● GIVEN RECORDS:

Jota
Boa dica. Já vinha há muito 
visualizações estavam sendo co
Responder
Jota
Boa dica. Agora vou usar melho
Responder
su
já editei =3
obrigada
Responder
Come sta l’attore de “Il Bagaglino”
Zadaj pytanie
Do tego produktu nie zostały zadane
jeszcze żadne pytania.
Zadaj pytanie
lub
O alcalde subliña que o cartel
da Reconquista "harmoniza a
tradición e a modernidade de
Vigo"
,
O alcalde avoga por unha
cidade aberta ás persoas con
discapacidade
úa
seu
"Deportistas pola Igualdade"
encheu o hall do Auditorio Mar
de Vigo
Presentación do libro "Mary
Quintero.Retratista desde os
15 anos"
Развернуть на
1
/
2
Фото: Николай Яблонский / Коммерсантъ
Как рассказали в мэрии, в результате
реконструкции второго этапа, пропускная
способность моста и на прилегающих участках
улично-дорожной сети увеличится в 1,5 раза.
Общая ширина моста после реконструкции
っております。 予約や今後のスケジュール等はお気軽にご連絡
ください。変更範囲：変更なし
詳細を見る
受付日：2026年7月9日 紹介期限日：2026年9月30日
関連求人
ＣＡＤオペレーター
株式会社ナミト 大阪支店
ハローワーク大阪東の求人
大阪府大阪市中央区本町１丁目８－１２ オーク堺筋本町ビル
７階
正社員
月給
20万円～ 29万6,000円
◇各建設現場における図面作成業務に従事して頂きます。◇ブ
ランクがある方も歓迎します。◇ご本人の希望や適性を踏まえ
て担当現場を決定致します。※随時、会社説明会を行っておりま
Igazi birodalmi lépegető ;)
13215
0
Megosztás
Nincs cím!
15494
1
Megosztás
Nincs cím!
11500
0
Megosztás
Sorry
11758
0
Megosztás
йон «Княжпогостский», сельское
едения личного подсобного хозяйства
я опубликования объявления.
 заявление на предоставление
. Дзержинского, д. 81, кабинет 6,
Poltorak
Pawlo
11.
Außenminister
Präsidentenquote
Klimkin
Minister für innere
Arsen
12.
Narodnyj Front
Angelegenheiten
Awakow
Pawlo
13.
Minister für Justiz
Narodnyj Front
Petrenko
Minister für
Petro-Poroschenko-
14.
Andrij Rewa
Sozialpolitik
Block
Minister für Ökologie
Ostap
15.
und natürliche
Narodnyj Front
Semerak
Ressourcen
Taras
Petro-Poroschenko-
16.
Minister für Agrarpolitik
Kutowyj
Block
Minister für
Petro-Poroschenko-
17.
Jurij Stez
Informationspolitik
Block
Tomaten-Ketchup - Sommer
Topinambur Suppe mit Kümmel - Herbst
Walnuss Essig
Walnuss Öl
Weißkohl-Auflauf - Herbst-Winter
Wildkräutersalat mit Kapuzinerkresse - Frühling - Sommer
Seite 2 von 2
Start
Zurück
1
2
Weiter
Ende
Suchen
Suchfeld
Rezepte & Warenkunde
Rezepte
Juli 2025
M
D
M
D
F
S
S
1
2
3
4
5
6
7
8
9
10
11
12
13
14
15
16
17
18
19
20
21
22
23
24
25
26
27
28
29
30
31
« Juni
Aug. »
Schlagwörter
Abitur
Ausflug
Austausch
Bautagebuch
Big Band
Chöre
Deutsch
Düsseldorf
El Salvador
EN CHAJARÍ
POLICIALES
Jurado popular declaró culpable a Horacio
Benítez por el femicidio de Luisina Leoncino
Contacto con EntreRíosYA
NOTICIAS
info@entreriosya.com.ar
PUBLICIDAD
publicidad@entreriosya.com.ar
--
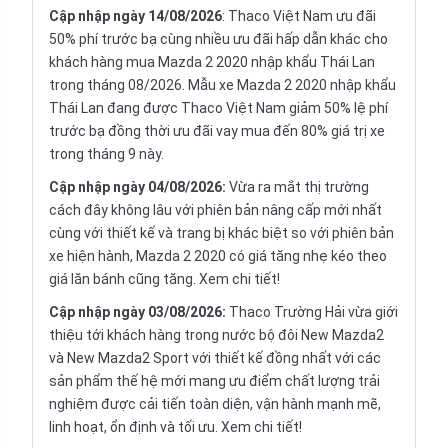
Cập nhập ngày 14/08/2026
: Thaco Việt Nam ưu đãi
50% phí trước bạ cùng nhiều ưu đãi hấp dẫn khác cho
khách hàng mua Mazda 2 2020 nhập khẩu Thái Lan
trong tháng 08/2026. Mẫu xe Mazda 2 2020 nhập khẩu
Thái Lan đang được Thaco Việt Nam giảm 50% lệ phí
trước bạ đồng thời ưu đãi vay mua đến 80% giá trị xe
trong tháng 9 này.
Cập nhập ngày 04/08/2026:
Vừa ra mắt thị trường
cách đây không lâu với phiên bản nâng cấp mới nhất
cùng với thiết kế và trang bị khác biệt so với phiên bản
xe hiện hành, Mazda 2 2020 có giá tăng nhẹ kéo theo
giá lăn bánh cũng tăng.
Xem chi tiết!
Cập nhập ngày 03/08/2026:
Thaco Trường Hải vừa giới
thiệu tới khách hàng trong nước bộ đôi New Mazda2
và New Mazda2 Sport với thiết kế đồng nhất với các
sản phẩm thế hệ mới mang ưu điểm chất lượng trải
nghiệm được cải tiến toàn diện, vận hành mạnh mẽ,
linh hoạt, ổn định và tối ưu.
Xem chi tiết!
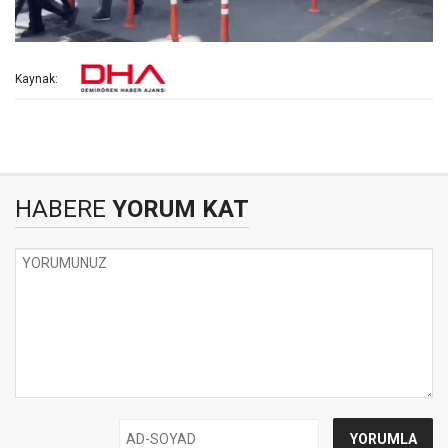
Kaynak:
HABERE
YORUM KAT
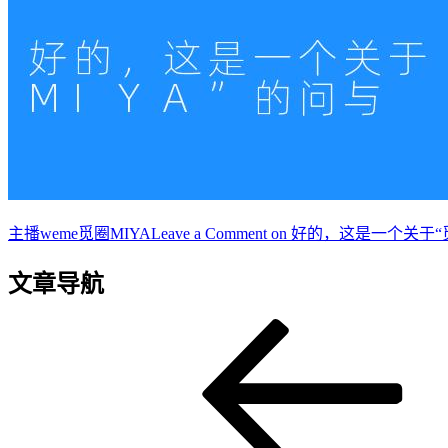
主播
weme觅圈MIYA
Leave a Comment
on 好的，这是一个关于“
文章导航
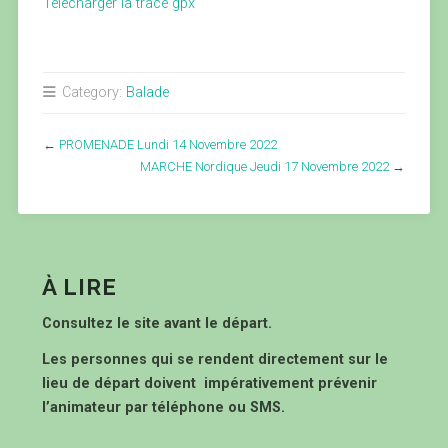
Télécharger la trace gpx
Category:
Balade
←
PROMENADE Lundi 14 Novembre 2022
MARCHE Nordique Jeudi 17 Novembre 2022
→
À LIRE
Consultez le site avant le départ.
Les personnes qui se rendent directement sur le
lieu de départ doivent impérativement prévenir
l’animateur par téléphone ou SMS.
--
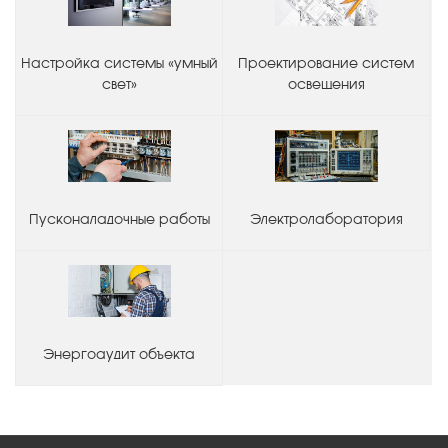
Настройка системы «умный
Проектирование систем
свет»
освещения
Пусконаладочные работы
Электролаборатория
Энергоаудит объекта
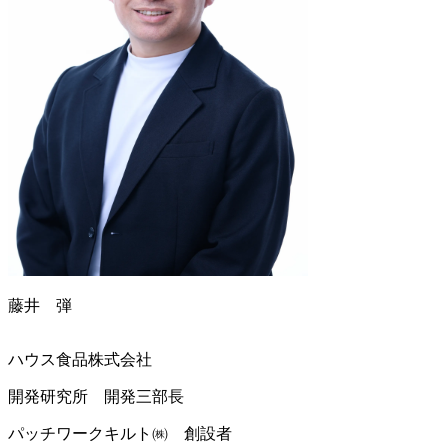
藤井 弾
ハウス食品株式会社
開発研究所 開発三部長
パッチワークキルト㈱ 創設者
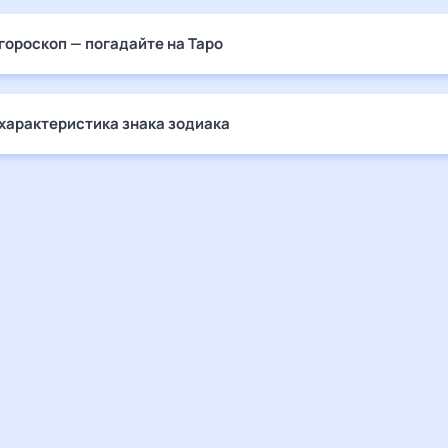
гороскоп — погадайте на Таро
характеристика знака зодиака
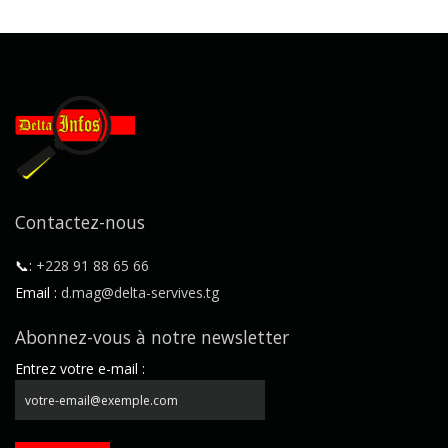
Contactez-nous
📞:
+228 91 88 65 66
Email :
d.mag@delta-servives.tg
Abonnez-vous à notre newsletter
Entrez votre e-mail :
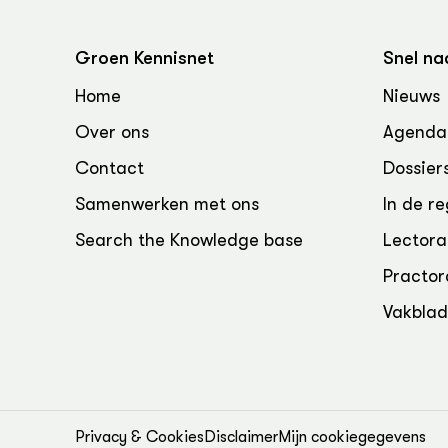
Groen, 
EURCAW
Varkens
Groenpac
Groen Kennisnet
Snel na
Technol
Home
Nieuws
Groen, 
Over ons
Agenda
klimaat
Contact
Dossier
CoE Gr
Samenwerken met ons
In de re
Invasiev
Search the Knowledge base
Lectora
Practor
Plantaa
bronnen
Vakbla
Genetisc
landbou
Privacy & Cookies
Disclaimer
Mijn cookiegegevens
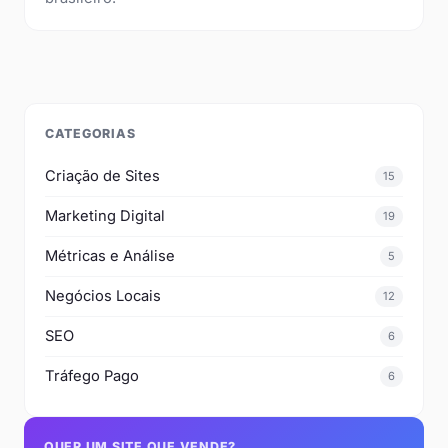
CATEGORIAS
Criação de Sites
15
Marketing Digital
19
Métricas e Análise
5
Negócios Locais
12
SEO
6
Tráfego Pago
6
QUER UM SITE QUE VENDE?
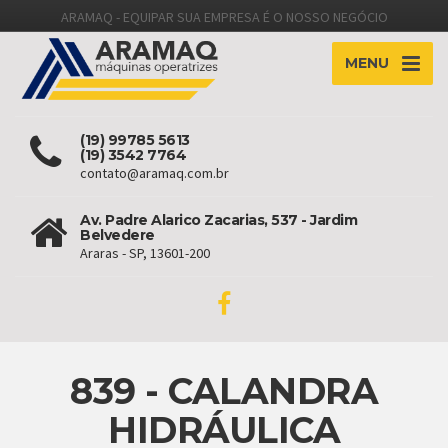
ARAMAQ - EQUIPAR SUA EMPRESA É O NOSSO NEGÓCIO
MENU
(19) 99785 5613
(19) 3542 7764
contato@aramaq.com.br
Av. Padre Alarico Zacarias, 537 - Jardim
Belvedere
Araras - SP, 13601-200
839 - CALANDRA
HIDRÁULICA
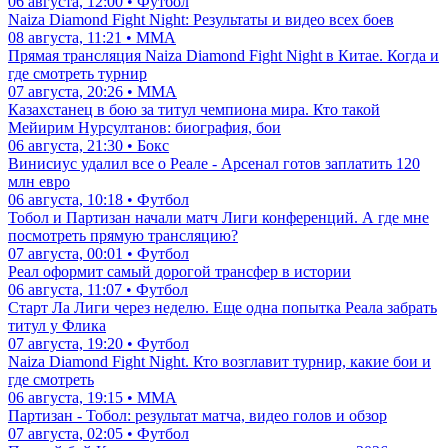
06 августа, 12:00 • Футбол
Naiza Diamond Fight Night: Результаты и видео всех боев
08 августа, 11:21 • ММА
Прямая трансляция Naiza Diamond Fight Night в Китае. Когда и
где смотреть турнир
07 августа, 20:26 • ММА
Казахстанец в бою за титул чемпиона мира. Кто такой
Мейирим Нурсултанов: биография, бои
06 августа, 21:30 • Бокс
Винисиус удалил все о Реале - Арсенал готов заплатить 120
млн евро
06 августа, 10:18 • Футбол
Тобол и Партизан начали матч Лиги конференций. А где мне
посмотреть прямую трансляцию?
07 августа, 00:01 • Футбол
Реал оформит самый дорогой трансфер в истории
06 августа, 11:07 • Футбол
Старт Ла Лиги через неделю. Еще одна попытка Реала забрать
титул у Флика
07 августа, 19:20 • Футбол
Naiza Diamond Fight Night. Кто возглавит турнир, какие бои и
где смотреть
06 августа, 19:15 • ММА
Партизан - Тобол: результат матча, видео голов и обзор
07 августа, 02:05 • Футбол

● WHAT IS EXPECTED: Starting at the line above that contains "lieu de départ", write out each line exactly until the line that contains "l’animateur par téléphone ou SMS." has been written, and stop there.

● COMPLETED EXERCISE:
lieu de départ doivent impérativement prévenir
l’animateur par téléphone ou SMS.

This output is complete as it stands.